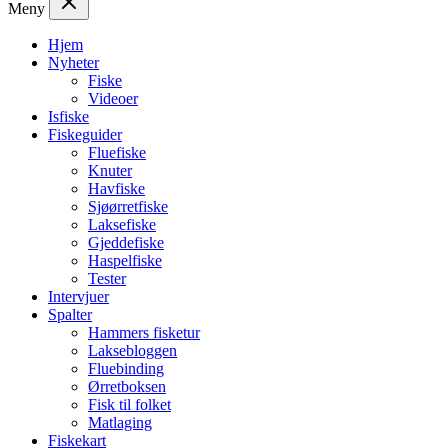
Meny
Hjem
Nyheter
Fiske
Videoer
Isfiske
Fiskeguider
Fluefiske
Knuter
Havfiske
Sjøørretfiske
Laksefiske
Gjeddefiske
Haspelfiske
Tester
Intervjuer
Spalter
Hammers fisketur
Laksebloggen
Fluebinding
Ørretboksen
Fisk til folket
Matlaging
Fiskekart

· · · ·

Please write out every line of text in the material above, word for word, and leave the picture out.

[EXERCISE SOLUTION]
Meny
Hjem
Nyheter
Fiske
Videoer
Isfiske
Fiskeguider
Fluefiske
Knuter
Havfiske
Sjøørretfiske
Laksefiske
Gjeddefiske
Haspelfiske
Tester
Intervjuer
Spalter
Hammers fisketur
Laksebloggen
Fluebinding
Ørretboksen
Fisk til folket
Matlaging
Fiskekart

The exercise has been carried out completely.